Se trataba de una separación de tantas. Pero, no para mí. Eran mis padres los protagonistas. Y mis hermanas y yo, los efectos colaterales.

Yo era el menor de tres hermanos. Muy descolgado de mis hermanas mayores. Ellas nunca causaron el menor problema. Yo, por el contrario, impaciente y nervioso desde mi nacimiento, les causé más de un disgusto a mis padres.

Inquieto desde niño, en el colegio me disipaba. Era un investigador nato de las moscas. Mosca que revoloteaba, mosca que era sometida a un insondable y profundo escrutinio por mi parte. Los suspensos se acumulaban en mi pequeño expediente. Mis profesores me consideraban revoltoso y alborotador.

Cuando mis padres se separaron se produjo un hito en mi corta existencia.

Mi abuelo materno, viudo desde hacía un año, me propuso que hiciéramos juntos el camino de Santiago en los comienzos del periodo estival.

Quería salir de mi casa. Me sentía mal. Triste. Decepcionado. Solo entre mujeres. Pero, ¿qué iba a hacer yo, un niño de diez años, con un señor entrañable de setenta y seis?

Hicimos el camino primitivo. 110 kilómetros nos separaban del Santo Patrón. Sin preparación física y con muchas dudas, emprendimos el viaje.

El primer día salimos a las siete de la mañana. Anduvimos veinte kilómetros. Los silencios prevalecieron en toda la jornada. Siempre habíamos hablado de todo, pero superficialmente. Circunspectos. Los mutismos reinaban entre nosotros. La segunda etapa no se diferenció de la anterior.

En la tercera jornada aparecieron las ampollas. Tras la cura, nos sorprendimos mutuamente por la noche. Hablamos como amigos.

Le conté mi sensación de soledad y de pena por la separación de mis padres. Mi escaso interés en los estudios. Mi desapego y alejamiento respecto a mis hermanas mayores…

Mi abuelo empezó a contarme su infancia. Lo hizo como nunca lo había hecho hasta ese momento.

Me enteré entonces que sus padres se habían casado por sorpresa.
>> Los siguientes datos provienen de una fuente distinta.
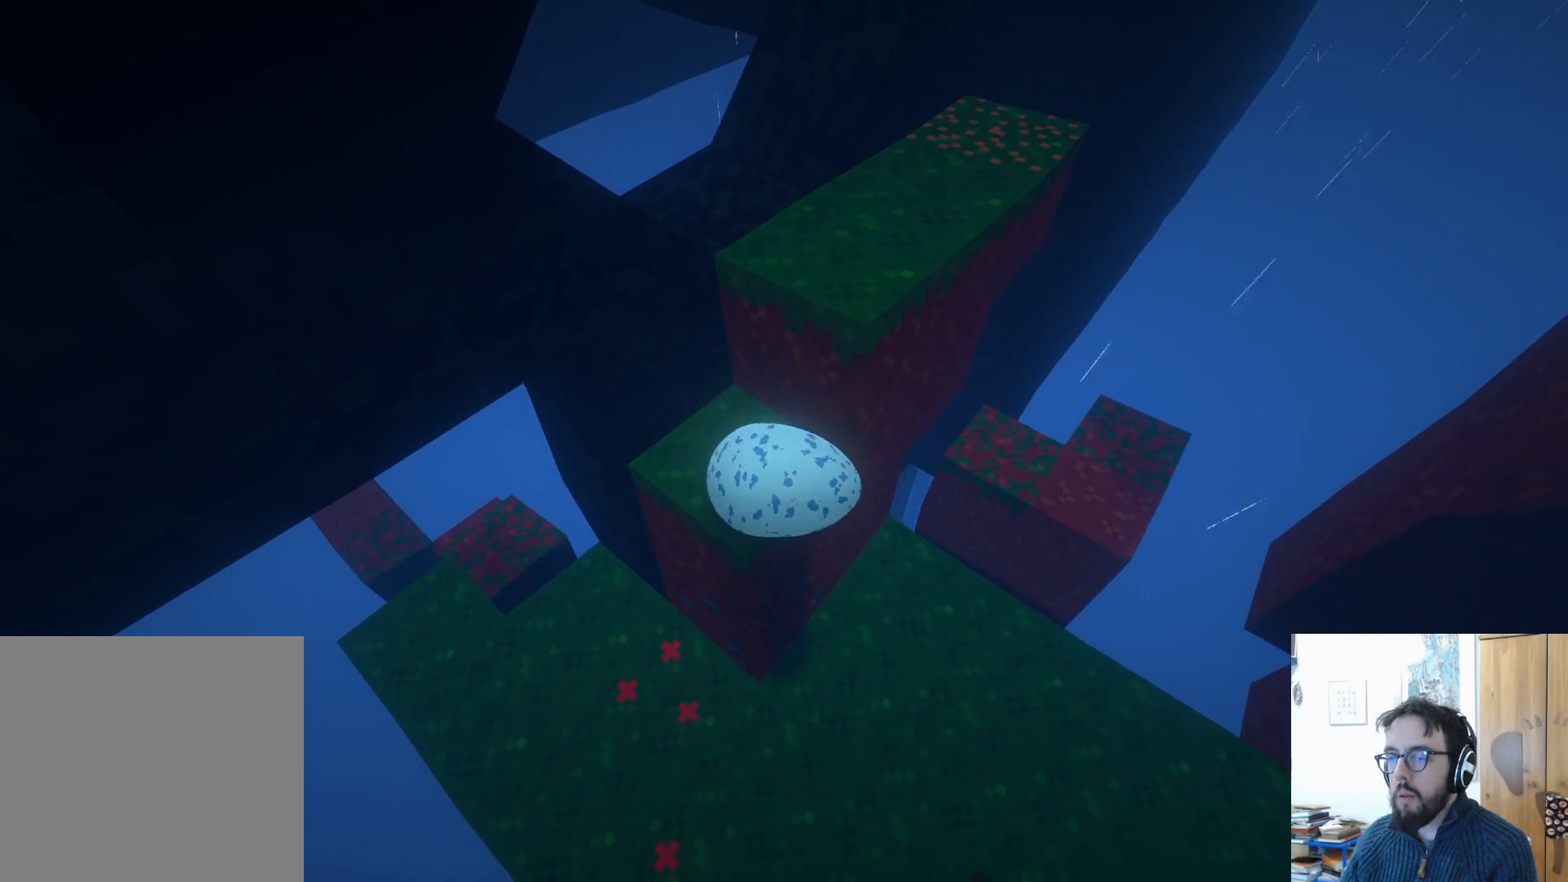
{"buttons": [], "left_stick": "left", "right_stick": "center", "events": [[367, "left_stick", "left"]]}
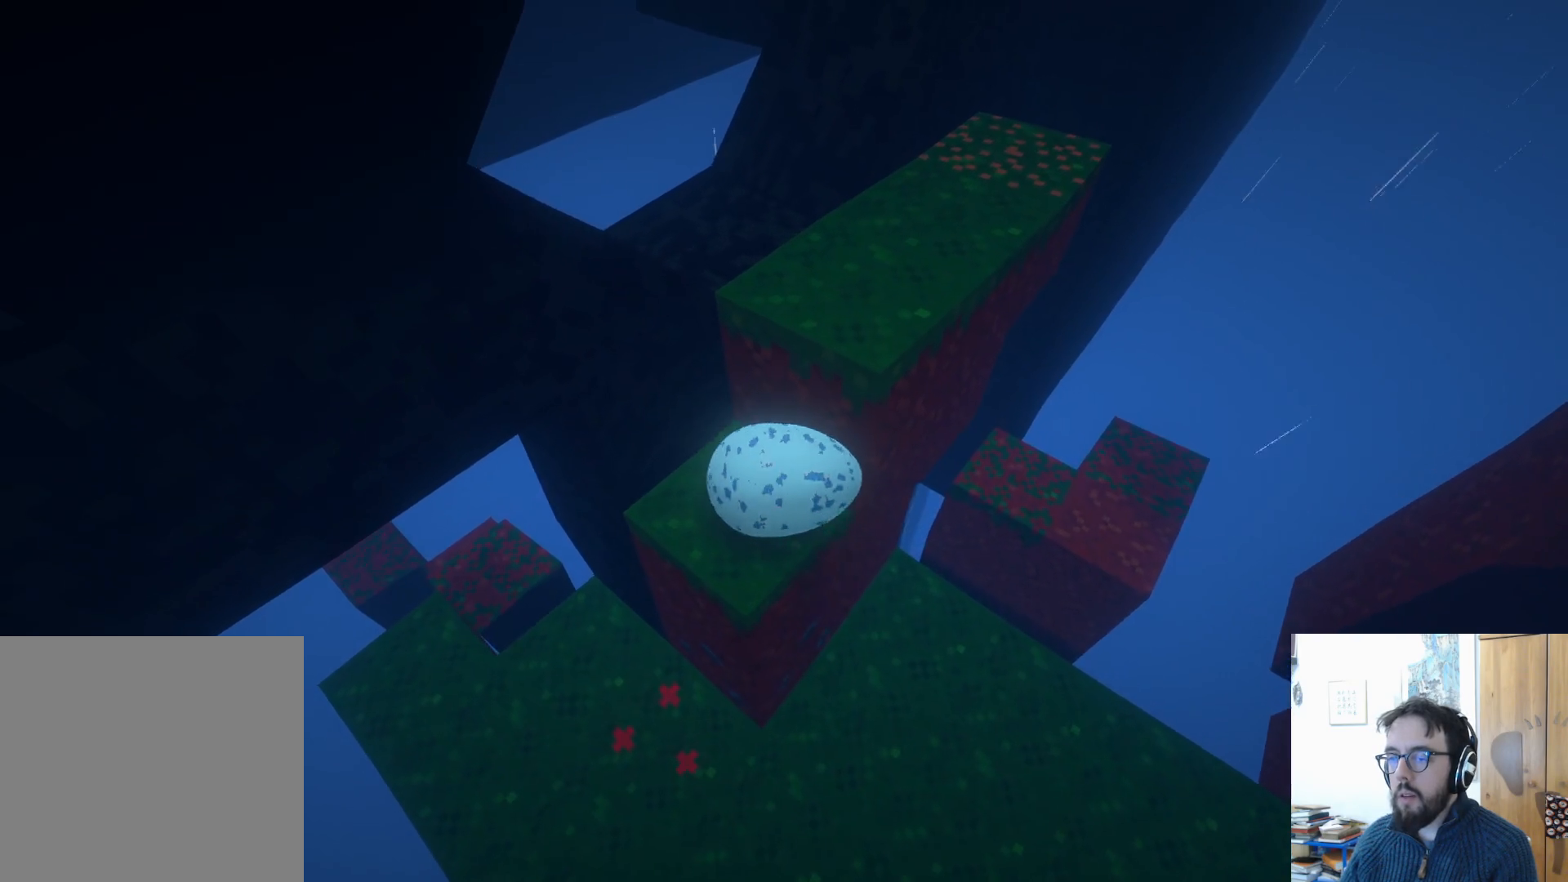
{"buttons": [], "left_stick": "center", "right_stick": "center", "events": [[100, "left_stick", "center"], [283, "left_stick", "down-right"], [483, "left_stick", "center"]]}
La madre de su madre al ver cómo tonteaba con su padre, le ofreció una pulsera de brillantes muy valiosa para que le olvidara. Ella, tomó la joya. Parecía que el problema se había solventado.

Sin embargo, sólo unos días después, en complicidad con dos primos, acudieron todos los miembros del complot a la iglesia de Santa María de Cacabelos. Los novios unieron sus manos al recibir la bendición que ponía epílogo a la misa del jueves. Lo hacían en presencia de sus dos primos que actuaban como testigos. Salieron de la Iglesia casados.

Primero nació su hermano, y diez años después nació mi abuelo. Sus padres no fueron muy felices. La guerra causaba estragos en la España de la época. Tener un hermano mucho mayor y las circunstancias de penuria que sufrieron, le hicieron madurar de forma precipitada. Mi abuelo decidió que sería un hombre de bien.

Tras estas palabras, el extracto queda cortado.